::: EXTRAIT DU TEXTE :::
Il y a, ce me semble, dans les arts plusieurs choses qui marchent d’un pas égal. Au temps où la partie de l’exécution est misérable, le choix de l’instant est mauvais, les incidents sont pauvres, les actions insipides, les figures et les caractères ridicules. La description de Pausanias ne laisse soupçonner à Polygnote aucun de ses défauts. Quoi qu’il en soit, la voici cette description, plate, froide et rigoureuse comme vous la désirez.

Vous avez cru que Pausanias avait d’abord fixé son œil au centre du tableau, et que de là ses regards et sa description s’étaient répandus à droite, à gauche, sur le devant, sur le fond, sur toute la composition ; rien de cela. Il a tout bonnement commencé par la gauche et fini par la droite, comme vous allez voir, et comme je m’en étais douté.

À gauche, oui à gauche, quoique Pausanias ne le dise pas, on voit la mer et son rivage. Au bord de la mer, un seul vaisseau. Ce vaisseau est celui de Ménélas, et Ménélas celui des Grecs le plus embarrassé de son rôle, et le plus empressé de partir. Il avait recouvré sa femme ; mais cette femme coûtait bien cher à la Grèce. Il y a du jugement et de la finesse à n’avoir montré que le vaisseau de Ménélas. Celui qui ne le sentira pas ne sait ce que c’est que l’esprit de la composition.
::: DONNÉES EXTRAITES :::
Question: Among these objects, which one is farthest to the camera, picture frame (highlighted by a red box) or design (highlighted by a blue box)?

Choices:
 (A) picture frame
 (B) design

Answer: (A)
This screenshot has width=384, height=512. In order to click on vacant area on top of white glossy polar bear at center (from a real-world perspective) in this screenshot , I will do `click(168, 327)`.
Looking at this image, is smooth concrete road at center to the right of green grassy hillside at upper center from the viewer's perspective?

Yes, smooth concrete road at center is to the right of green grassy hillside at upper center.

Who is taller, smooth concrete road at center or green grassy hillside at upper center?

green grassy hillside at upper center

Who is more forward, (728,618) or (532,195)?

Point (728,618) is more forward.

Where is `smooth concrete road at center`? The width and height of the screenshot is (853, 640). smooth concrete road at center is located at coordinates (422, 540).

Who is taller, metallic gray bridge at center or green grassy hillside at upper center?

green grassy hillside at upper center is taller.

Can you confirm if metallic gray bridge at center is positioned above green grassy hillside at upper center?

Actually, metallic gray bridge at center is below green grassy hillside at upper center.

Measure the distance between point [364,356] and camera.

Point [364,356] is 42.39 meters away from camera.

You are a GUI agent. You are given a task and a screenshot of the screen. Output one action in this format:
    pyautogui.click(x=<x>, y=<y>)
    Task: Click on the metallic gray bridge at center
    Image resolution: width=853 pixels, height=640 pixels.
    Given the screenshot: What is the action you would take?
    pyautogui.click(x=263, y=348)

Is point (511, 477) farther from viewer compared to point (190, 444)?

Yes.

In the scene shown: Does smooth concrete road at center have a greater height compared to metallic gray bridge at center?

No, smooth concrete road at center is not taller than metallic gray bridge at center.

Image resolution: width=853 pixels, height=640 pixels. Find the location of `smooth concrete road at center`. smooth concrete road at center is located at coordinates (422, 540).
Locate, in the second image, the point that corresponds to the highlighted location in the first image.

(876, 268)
:::
::: DONNÉES EXTRAITES :::
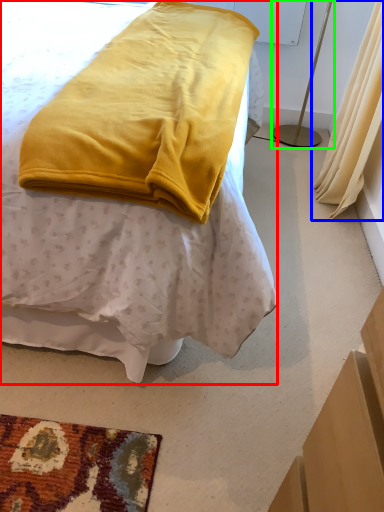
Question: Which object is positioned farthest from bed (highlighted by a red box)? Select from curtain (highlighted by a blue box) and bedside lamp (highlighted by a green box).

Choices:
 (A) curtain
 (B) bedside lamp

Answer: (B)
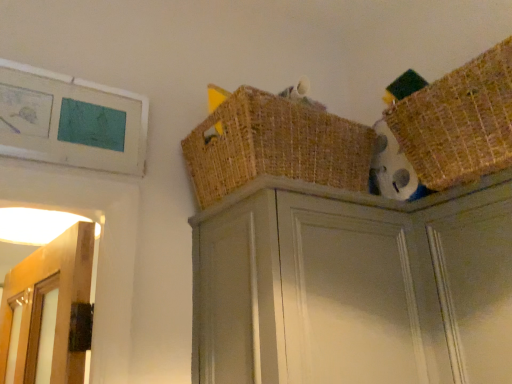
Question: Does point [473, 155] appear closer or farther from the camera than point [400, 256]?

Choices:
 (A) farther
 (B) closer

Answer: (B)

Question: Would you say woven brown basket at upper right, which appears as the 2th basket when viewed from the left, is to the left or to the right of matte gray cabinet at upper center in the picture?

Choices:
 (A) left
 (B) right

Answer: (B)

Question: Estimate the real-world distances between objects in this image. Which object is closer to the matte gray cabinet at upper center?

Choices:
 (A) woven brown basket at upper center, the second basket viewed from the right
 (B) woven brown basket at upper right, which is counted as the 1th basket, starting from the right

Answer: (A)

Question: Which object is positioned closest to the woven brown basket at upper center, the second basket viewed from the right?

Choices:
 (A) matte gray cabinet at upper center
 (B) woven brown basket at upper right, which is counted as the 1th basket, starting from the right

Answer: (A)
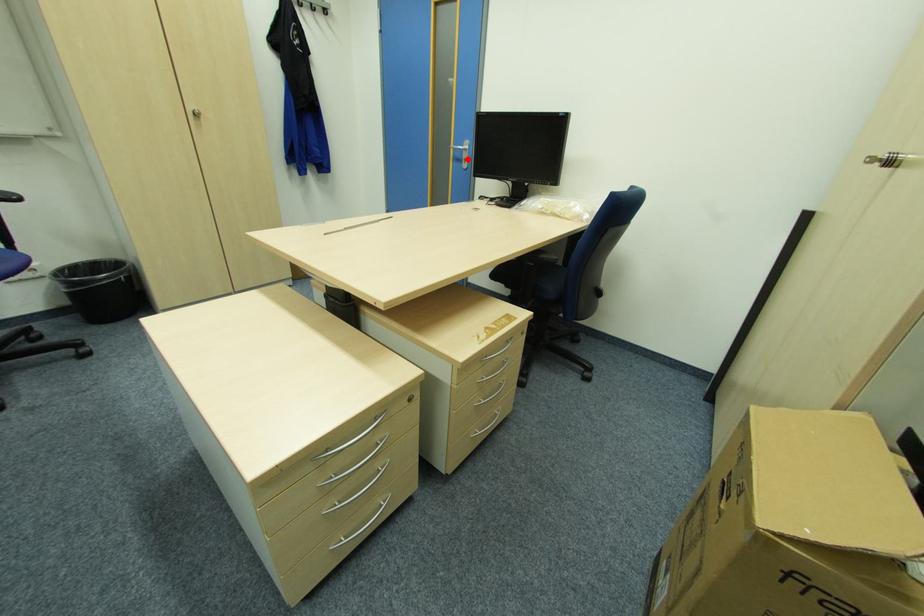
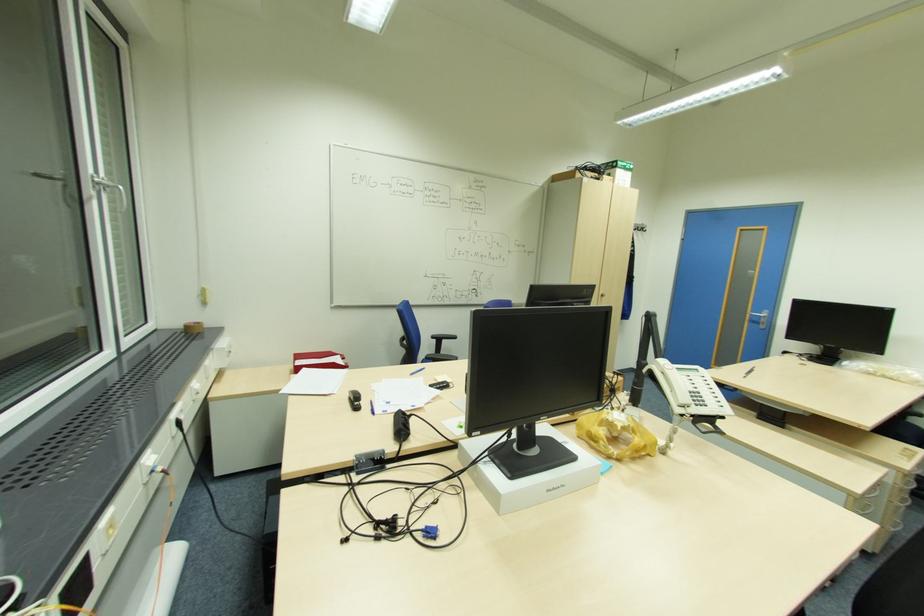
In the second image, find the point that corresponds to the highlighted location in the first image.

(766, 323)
:::
*CONSIGNES*:
1. Dans le texte sur le tableau de Polygnote, quel vaisseau est représenté au bord de la mer ?
2. Reprenez le texte sur le tableau de Polygnote à la suite de sa dernière phrase.
Le matériau présenté plus haut est indépendant du texte sur le tableau de Polygnote.

*LISTE DES RÉPONSES*:
1. Le vaisseau de Ménélas, seul sur le rivage.

2.
Sur ce vaisseau, des enfants mêlés avec les matelots ; au centre, le pilote Phrontis disposant les rames. Au-dessous du pilote, Ithæmènes avec des nippes ; sur la planche qui conduit du rivage au vaisseau, Echœax qui passe et porte une urne d’airain. Première masse.

Et cet Echœax passant sur la planche avec son urne d’airain vous semble de l’origine de l’art ? À la bonne heure.

Non loin du vaisseau, Politès, Strophius et Alphius enlèvent la tente de Ménélas. Amphialus détend une autre tente, et le peintre a assis à terre un enfant aux pieds de ce dernier. Deuxième masse.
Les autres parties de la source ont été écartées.